> [Data records]
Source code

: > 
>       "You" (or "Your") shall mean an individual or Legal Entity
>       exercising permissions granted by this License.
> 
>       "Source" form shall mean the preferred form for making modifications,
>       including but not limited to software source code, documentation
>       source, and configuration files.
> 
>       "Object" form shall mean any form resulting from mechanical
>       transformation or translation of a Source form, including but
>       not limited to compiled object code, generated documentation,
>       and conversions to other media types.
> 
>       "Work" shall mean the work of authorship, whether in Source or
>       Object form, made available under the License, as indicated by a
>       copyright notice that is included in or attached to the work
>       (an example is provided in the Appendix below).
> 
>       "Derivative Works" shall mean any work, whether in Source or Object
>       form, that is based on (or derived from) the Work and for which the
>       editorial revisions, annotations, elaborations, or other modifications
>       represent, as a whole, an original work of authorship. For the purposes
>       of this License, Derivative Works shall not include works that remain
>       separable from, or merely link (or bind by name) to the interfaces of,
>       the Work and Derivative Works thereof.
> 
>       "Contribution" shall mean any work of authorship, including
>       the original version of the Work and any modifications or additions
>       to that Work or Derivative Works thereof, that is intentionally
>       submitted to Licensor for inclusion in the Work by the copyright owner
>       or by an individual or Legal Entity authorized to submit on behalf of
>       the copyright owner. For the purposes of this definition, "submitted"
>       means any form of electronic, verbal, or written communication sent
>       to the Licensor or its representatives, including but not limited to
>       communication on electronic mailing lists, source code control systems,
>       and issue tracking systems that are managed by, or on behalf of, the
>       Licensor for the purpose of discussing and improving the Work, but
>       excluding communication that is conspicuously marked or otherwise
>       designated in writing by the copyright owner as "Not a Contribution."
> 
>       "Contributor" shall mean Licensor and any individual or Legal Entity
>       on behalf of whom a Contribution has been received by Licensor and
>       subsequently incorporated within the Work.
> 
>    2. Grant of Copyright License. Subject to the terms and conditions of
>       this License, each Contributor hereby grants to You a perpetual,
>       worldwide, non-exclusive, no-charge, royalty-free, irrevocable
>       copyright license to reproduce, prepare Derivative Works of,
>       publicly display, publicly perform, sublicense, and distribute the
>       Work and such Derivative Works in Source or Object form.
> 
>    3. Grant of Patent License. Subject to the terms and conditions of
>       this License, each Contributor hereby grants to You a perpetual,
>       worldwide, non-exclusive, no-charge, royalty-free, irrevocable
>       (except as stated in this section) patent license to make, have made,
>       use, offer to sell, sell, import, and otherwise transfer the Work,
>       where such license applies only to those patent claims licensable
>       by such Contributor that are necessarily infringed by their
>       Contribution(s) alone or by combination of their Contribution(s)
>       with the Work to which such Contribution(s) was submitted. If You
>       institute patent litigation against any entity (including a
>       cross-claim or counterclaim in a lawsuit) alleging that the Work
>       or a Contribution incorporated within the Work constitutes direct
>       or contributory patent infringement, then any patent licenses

> [EXERCISE BRIEF] What is wanted is the complete set of entries, returned verbatim.

> [SOLUTION TO THE PROBLEM]
Source code

: > 
>       "You" (or "Your") shall mean an individual or Legal Entity
>       exercising permissions granted by this License.
> 
>       "Source" form shall mean the preferred form for making modifications,
>       including but not limited to software source code, documentation
>       source, and configuration files.
> 
>       "Object" form shall mean any form resulting from mechanical
>       transformation or translation of a Source form, including but
>       not limited to compiled object code, generated documentation,
>       and conversions to other media types.
> 
>       "Work" shall mean the work of authorship, whether in Source or
>       Object form, made available under the License, as indicated by a
>       copyright notice that is included in or attached to the work
>       (an example is provided in the Appendix below).
> 
>       "Derivative Works" shall mean any work, whether in Source or Object
>       form, that is based on (or derived from) the Work and for which the
>       editorial revisions, annotations, elaborations, or other modifications
>       represent, as a whole, an original work of authorship. For the purposes
>       of this License, Derivative Works shall not include works that remain
>       separable from, or merely link (or bind by name) to the interfaces of,
>       the Work and Derivative Works thereof.
> 
>       "Contribution" shall mean any work of authorship, including
>       the original version of the Work and any modifications or additions
>       to that Work or Derivative Works thereof, that is intentionally
>       submitted to Licensor for inclusion in the Work by the copyright owner
>       or by an individual or Legal Entity authorized to submit on behalf of
>       the copyright owner. For the purposes of this definition, "submitted"
>       means any form of electronic, verbal, or written communication sent
>       to the Licensor or its representatives, including but not limited to
>       communication on electronic mailing lists, source code control systems,
>       and issue tracking systems that are managed by, or on behalf of, the
>       Licensor for the purpose of discussing and improving the Work, but
>       excluding communication that is conspicuously marked or otherwise
>       designated in writing by the copyright owner as "Not a Contribution."
> 
>       "Contributor" shall mean Licensor and any individual or Legal Entity
>       on behalf of whom a Contribution has been received by Licensor and
>       subsequently incorporated within the Work.
> 
>    2. Grant of Copyright License. Subject to the terms and conditions of
>       this License, each Contributor hereby grants to You a perpetual,
>       worldwide, non-exclusive, no-charge, royalty-free, irrevocable
>       copyright license to reproduce, prepare Derivative Works of,
>       publicly display, publicly perform, sublicense, and distribute the
>       Work and such Derivative Works in Source or Object form.
> 
>    3. Grant of Patent License. Subject to the terms and conditions of
>       this License, each Contributor hereby grants to You a perpetual,
>       worldwide, non-exclusive, no-charge, royalty-free, irrevocable
>       (except as stated in this section) patent license to make, have made,
>       use, offer to sell, sell, import, and otherwise transfer the Work,
>       where such license applies only to those patent claims licensable
>       by such Contributor that are necessarily infringed by their
>       Contribution(s) alone or by combination of their Contribution(s)
>       with the Work to which such Contribution(s) was submitted. If You
>       institute patent litigation against any entity (including a
>       cross-claim or counterclaim in a lawsuit) alleging that the Work
>       or a Contribution incorporated within the Work constitutes direct
>       or contributory patent infringement, then any patent licenses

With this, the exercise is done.